● **ASSIGNMENT**
Report the lines of the data below that contain the string "sogar".
---------- DATA ----------
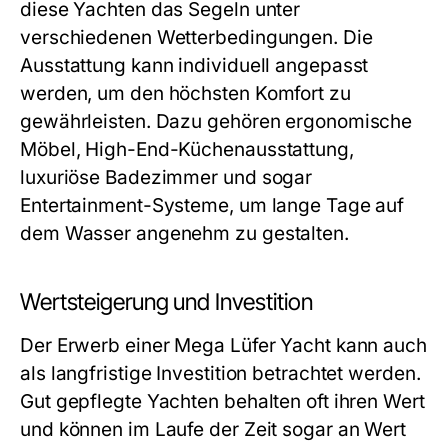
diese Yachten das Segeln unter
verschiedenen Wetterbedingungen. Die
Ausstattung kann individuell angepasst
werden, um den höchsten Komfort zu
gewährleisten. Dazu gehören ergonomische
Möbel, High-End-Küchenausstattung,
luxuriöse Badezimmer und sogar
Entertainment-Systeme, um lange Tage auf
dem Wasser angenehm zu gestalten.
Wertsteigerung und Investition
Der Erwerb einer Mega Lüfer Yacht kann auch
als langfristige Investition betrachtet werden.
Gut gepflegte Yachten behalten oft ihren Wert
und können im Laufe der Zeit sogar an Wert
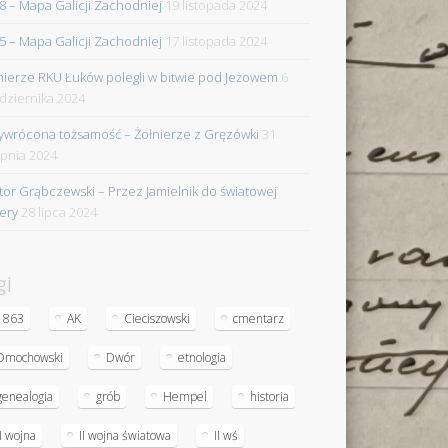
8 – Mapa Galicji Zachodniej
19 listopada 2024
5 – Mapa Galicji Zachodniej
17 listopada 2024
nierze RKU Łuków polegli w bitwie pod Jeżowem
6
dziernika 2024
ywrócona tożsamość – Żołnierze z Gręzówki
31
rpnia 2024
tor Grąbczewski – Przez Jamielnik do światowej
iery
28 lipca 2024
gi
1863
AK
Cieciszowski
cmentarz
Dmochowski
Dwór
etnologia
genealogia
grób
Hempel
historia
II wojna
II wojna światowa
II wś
----------
---------- DATA ----------
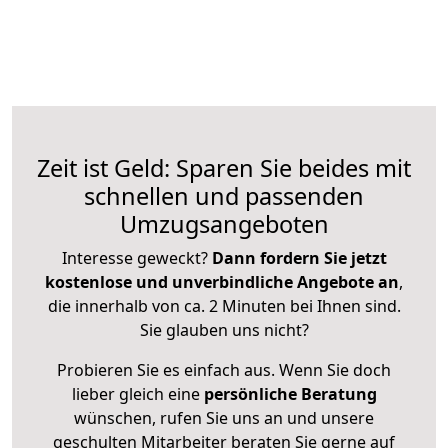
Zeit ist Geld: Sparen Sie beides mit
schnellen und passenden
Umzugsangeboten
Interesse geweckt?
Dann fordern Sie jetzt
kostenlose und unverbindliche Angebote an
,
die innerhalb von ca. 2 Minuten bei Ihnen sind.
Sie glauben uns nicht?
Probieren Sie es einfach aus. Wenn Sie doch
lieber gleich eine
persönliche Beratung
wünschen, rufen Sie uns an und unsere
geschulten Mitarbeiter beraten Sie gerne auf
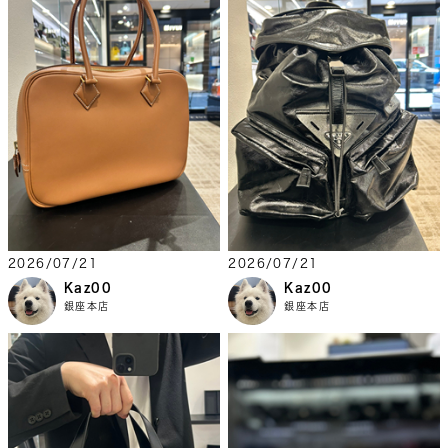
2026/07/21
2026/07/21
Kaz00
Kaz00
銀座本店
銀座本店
----------
---------- DATA ----------
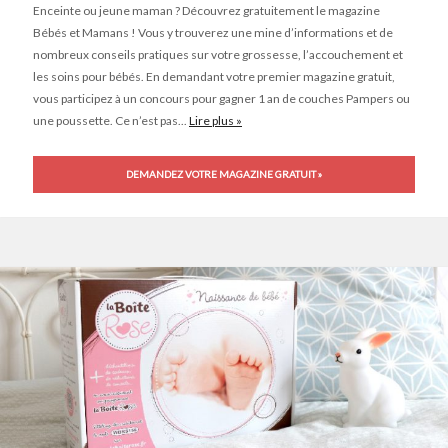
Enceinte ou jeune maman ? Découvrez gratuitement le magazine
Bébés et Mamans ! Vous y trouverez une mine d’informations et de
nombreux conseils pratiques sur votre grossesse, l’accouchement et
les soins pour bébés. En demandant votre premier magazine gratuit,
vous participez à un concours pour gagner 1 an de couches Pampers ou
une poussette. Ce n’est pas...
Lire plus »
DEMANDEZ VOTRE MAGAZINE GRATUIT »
----------
● **ANSWER FOR THE TASK**
luxuriöse Badezimmer und sogar
und können im Laufe der Zeit sogar an Wert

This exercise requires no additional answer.